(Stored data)
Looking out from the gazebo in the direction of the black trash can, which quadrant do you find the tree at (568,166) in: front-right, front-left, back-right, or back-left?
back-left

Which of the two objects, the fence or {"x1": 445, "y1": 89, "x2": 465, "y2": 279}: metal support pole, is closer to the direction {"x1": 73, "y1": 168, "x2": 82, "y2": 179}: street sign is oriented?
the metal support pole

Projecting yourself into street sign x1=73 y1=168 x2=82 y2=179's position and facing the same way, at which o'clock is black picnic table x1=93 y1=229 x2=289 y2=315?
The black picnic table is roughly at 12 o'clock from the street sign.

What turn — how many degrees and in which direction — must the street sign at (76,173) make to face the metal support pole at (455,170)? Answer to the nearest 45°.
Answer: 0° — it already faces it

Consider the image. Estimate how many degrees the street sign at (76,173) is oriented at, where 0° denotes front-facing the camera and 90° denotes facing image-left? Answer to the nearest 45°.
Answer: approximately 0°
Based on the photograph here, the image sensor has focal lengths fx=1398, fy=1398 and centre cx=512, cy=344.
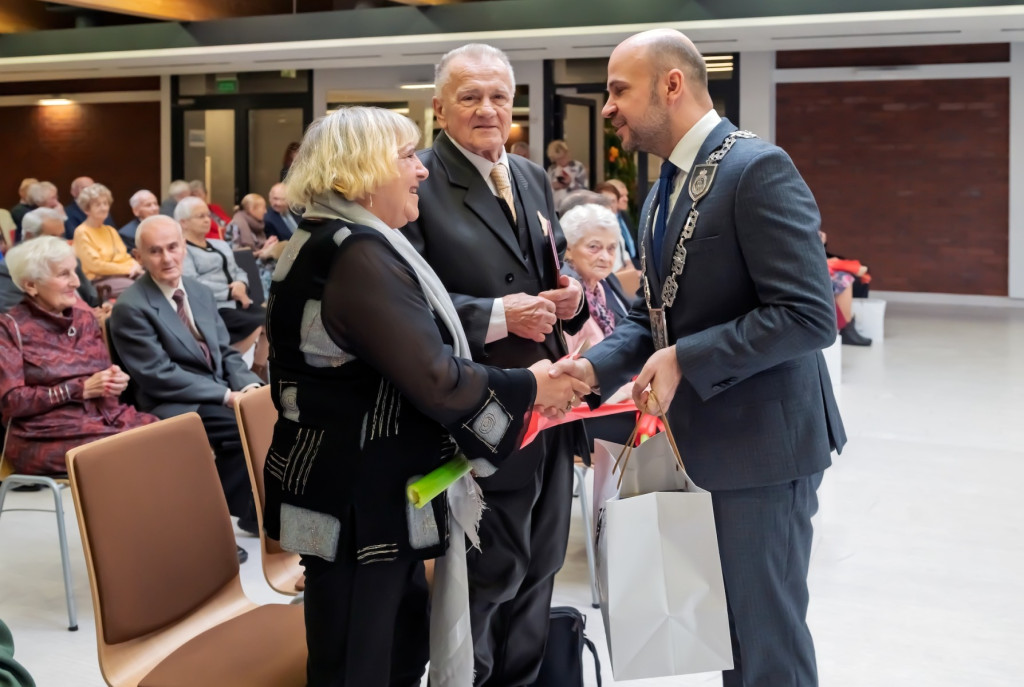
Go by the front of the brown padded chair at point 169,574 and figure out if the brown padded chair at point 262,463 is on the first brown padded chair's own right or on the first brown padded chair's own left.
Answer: on the first brown padded chair's own left

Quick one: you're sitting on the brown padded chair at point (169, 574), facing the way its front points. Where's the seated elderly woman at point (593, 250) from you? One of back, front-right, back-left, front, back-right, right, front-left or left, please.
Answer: left

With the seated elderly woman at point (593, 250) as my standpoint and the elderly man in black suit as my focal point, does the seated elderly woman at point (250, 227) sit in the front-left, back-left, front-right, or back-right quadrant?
back-right

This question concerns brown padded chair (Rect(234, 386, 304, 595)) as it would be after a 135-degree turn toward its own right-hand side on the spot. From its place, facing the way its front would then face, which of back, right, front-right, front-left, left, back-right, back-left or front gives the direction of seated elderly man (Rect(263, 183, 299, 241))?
right

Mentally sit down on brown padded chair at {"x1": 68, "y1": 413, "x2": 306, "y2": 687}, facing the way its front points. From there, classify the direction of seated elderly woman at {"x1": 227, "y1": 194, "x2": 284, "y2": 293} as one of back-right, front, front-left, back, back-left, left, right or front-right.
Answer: back-left

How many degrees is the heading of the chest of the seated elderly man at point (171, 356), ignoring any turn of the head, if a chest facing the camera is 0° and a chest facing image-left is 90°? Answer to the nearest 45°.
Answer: approximately 315°

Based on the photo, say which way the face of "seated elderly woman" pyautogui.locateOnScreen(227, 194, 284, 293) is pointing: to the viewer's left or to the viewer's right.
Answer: to the viewer's right

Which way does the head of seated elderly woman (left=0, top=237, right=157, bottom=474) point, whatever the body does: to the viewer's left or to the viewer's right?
to the viewer's right

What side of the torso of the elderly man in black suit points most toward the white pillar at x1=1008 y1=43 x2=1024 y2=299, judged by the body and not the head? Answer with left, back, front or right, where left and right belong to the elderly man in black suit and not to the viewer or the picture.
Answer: left

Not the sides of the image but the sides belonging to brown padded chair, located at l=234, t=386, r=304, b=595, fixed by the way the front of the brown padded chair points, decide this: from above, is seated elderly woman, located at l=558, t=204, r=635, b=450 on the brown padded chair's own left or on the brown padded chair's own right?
on the brown padded chair's own left
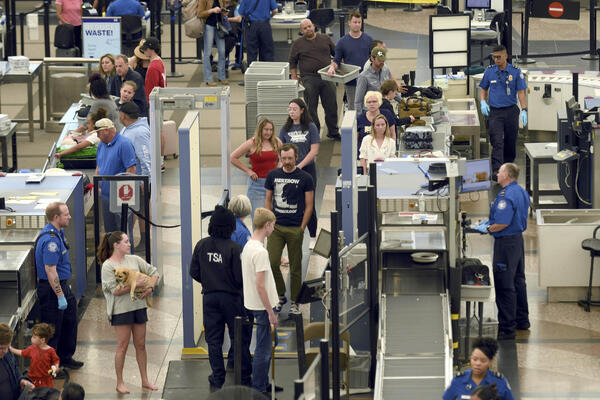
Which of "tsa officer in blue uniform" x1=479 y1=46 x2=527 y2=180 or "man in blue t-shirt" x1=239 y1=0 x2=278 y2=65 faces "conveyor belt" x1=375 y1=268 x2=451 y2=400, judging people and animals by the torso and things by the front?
the tsa officer in blue uniform

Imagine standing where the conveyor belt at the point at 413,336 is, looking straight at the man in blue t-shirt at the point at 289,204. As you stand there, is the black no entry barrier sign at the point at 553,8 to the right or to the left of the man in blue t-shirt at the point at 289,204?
right

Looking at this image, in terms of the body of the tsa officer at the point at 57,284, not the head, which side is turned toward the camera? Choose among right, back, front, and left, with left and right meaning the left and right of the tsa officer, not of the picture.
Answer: right

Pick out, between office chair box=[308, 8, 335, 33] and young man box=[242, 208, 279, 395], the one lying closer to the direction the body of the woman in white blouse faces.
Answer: the young man

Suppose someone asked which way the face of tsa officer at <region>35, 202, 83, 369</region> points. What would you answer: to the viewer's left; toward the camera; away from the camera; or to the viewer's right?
to the viewer's right

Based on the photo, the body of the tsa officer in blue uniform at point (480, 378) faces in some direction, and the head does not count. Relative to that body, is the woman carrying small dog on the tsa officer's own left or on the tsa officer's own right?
on the tsa officer's own right

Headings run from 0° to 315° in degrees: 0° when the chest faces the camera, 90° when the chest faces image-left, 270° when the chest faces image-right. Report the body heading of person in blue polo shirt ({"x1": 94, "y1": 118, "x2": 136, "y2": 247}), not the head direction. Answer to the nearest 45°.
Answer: approximately 45°

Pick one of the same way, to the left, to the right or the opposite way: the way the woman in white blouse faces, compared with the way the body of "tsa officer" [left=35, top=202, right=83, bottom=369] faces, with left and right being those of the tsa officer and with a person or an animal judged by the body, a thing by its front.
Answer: to the right

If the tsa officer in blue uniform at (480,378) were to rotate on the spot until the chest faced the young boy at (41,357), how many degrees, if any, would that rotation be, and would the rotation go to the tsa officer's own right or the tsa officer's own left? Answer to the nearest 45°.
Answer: approximately 90° to the tsa officer's own right
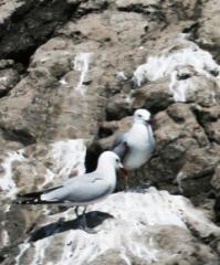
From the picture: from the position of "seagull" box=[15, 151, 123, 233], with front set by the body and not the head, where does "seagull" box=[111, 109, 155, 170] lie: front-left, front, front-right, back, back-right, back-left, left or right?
front-left

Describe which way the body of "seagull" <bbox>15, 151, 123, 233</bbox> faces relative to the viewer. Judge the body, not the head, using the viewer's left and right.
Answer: facing to the right of the viewer

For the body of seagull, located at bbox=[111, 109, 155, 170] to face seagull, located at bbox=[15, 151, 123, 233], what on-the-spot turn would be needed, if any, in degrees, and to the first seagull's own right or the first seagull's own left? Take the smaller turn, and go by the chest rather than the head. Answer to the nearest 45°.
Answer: approximately 90° to the first seagull's own right
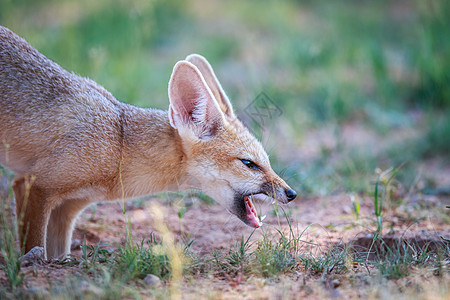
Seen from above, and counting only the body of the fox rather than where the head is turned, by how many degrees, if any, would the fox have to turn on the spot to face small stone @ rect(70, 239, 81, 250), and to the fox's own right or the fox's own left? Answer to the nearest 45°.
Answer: approximately 135° to the fox's own left

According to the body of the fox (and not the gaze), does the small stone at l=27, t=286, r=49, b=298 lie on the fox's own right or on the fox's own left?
on the fox's own right

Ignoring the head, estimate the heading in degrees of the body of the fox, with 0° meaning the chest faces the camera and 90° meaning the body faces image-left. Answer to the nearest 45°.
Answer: approximately 270°

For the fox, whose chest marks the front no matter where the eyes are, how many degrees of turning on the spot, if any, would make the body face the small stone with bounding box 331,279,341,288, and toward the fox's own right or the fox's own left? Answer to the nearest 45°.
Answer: approximately 45° to the fox's own right
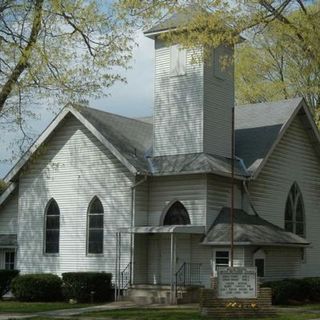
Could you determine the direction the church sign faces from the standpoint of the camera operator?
facing the viewer

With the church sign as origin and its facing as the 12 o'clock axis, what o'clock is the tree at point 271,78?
The tree is roughly at 6 o'clock from the church sign.

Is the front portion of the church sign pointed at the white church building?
no

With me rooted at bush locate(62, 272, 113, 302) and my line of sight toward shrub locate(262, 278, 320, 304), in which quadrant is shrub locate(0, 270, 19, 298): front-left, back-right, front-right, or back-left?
back-left

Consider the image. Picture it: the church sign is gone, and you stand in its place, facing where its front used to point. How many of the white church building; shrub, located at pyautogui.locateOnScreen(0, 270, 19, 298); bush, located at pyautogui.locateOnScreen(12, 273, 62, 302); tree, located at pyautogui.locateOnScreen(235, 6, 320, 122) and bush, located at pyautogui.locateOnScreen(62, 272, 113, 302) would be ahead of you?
0

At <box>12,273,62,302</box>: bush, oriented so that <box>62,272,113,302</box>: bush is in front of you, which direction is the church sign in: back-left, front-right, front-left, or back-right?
front-right

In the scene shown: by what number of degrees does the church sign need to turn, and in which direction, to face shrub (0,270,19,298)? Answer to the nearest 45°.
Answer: approximately 135° to its right

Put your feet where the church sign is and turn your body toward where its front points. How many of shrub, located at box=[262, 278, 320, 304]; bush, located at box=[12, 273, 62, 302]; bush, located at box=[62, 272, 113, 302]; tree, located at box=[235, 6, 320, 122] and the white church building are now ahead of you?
0

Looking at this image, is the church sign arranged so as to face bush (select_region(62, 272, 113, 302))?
no

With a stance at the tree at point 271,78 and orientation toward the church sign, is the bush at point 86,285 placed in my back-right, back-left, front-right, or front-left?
front-right

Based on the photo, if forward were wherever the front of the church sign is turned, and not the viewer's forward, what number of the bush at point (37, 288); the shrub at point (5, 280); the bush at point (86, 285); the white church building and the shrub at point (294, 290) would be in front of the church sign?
0

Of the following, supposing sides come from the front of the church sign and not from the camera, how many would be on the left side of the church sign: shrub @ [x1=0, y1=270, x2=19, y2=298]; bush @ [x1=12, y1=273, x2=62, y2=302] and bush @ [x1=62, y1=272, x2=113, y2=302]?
0

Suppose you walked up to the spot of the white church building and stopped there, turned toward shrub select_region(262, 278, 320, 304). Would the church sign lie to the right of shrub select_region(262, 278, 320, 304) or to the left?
right

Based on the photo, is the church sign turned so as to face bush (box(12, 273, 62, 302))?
no
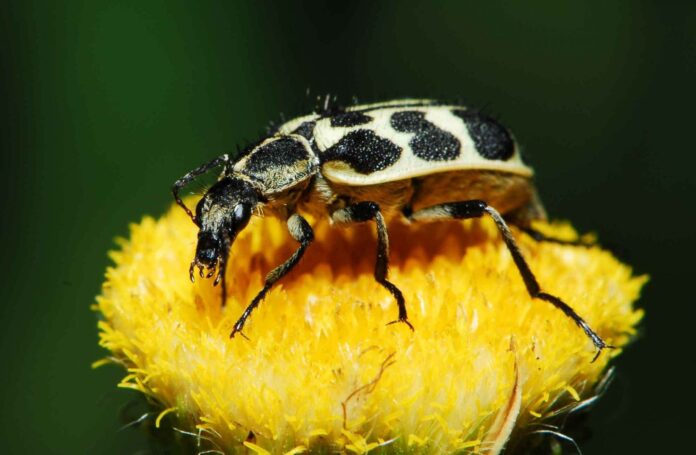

- _Your goal_:
Convert the data from the line containing "Seen from above, and" through the line containing "Answer: approximately 135° to the" into a two-column CSV with the headers "text" and "answer". Use one row per entry, enclose each field in quotation marks, and replace any line breaks with spaces.

- _Written answer_:
text,answer
"Seen from above, and counting only the body of the fox rather than where the head is turned, by how many degrees, if any, would the fox have to turn on the spot to face small stone @ rect(70, 239, 81, 250), and to the fox's own right or the fox's own left? Answer to the nearest 45°. Answer:","approximately 135° to the fox's own left"